Last month I wrote about Embracing 2016, no matter what.
I talked about contrast and how I felt it was necessary for the full experience of life.
I went as far as saying we actually need the bad times more than we care to admit.
That we can’t understand love without knowing, firsthand, the opposite feeling of rejection and hurt.
This article was not well received.
One reader wrote this:
“I'm sorry, but I don't need to go through shit to find happiness or the true meaning of love, thank you.”
Not exactly a hard hook to the chin, but still.
Because she’s absolutely right.
We don’t need to go through shit to find happiness or the true meaning of love.
Just ask my new baby grandniece, who came to this planet filled-to-the-brim with unbridled joy.
She IS love.
She doesn’t need to be mired in hardship to know that.
And I’d do anything to keep it this way.
Except . . . I can’t.
In the three short months that she’s been here, she’s already experienced tummy cramps, hunger pangs, discomfort and fear.
(Albeit briefly—she’s got a great Mum and Dad).
It can be jolting down here on earth, even when you’re surrounded by an enormous circle of love.
And believe me, Claire is surrounded! Her parents (and grandparents and great-grandparents) are completely smitten with her.
So are her aunts and uncles, cousins, and close family friends.
Yet none of us can protect her from all the bumps and bruises that are sure to come.
This is a very good thing.
Because sweet baby Claire came to the physical plane for the HUMAN experience.
And after reading (and listening to) numerous tales from people who have died and come back to tell their stories, I’ve come to an interesting conclusion:
The human experience is special because it includes pain.
Here on planet earth there’s a duality that does not exist on the other side of the veil.
In the nonphysical realm, there’s only unconditional love and oneness.
(Or so I’ve been told.)
Earth is the place to go if you want to inhabit a separate body and engage in an adventure of choice and free-will.
This little blue orb is one of the only places where we can sample a colorful smorgasbord of contrasts—hot and cold, bitter and sweet, light and dark, good and bad, wanted and unwanted.
Variety is the main attraction and from what I've learned, it's essential for growth and our own spiritual evolution.
Which means there’s value in painful experiences.
This is where I tend to get into trouble.
Because (as the aforementioned reader asked me in her post) would I say this to a friend who just lost her child to cancer?
“Oh honey, this is such a great experience! It will help you grow in ways you could never imagine.”
No. Of course I wouldn’t.
I would wrap my arms around her and hold her while she fell apart.
I would bring food to her house. I would run errands. I would get down on my hands and knees and scrub the entire house with unconditional love and compassion.
But mostly—more importantly—I would create a safe place where she could fully explore her loss without judgment.
Grief is sacred, my love.
Karla McLaren calls it the deep river of the soul.
And there’s no dipping your toes into the water.
Grief is a total immersion, meant to cleanse and heal you.
Unfortunately, most of us in western society are uncomfortable with this. We try to pull people out of those ritualistic waters, offering pep talks (or medication) in an attempt to keep them (or ourselves) from any discomfort.
What a terrible mistake.
Pain needs to be felt in order to flow out of the body.
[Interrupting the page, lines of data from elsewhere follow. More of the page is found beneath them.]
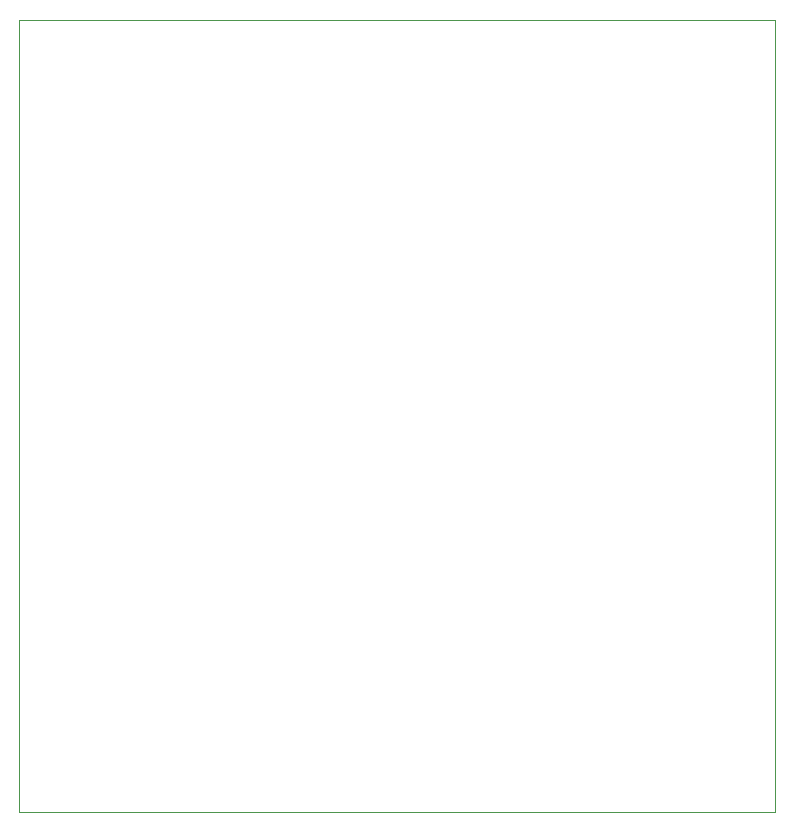
<source format=gbr>
%TF.GenerationSoftware,KiCad,Pcbnew,(5.99.0-2101-geb1ff80d5)*%
%TF.CreationDate,2020-11-29T13:35:49+01:00*%
%TF.ProjectId,CLK_stdln,434c4b5f-7374-4646-9c6e-2e6b69636164,rev?*%
%TF.SameCoordinates,Original*%
%TF.FileFunction,Profile,NP*%
%FSLAX46Y46*%
G04 Gerber Fmt 4.6, Leading zero omitted, Abs format (unit mm)*
G04 Created by KiCad (PCBNEW (5.99.0-2101-geb1ff80d5)) date 2020-11-29 13:35:49*
%MOMM*%
%LPD*%
G01*
G04 APERTURE LIST*
%TA.AperFunction,Profile*%
%ADD10C,0.050000*%
%TD*%
G04 APERTURE END LIST*
D10*
X145360000Y-153540000D02*
X145360000Y-86520000D01*
X209310000Y-153540000D02*
X145360000Y-153540000D01*
X209310000Y-86520000D02*
X209310000Y-153540000D01*
X145360000Y-86520000D02*
X209310000Y-86520000D01*
M02*

</source>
When life pulls someone we love into this holy river, it's our job to stand on the shore as a point of light for them, while the water washes them clean.
It's our responsibility to hold their place until they're ready to step back onto land.
Because, at some point, (and the time varies for everyone) we’re meant to step back onto land!
PAIN MAY BE VALUABLE, BUT THERE'S NO VALUE TO STAYING IN PAIN.
We’re not meant to suffer!
Suffering comes from the stories we tell about our pain and it’s a terrible, terrible place to be. (To read my blog about this, click here)
Dirty pain can swallow your soul, keeping you from moving through the grieving experience and onward to joy
Joy is our birthright.
Claire instinctively knows this.
When things don't go her way, she feels the full force of frustration and lets everyone in the entire household know it.
But she never stays there for long. The moment passes and then she's right back to curiosity and laughter.
What a wonderful reminder to be an authentic participant in the fullness of life.
And the fullness of life, my friend, includes a few bad reviews.
Which brings me back to the moment I first saw that post . . .
My heart sank as I read it. I felt all cramped up inside because oh god, that's not what I meant!
I squirmed around for awhile and then here's what I did.
I acknowledged my feelings by feeling them.
I took several deep breaths.
I opened myself to a larger conversation.
I responded to the woman with gratitude (and she responded back with kindness)
That exchange helped me gain a level of clarity I couldn't have reached without it.
It also helped me grow into my big-girl-pants.
Because, as much as I fantasize about living in a perfect world (where everyone agrees with, and understands me) deep down I know I didn't come here for that.
I came for the contrast!
If I'd wanted to feel bliss and joy all the time, why not just stay in heaven?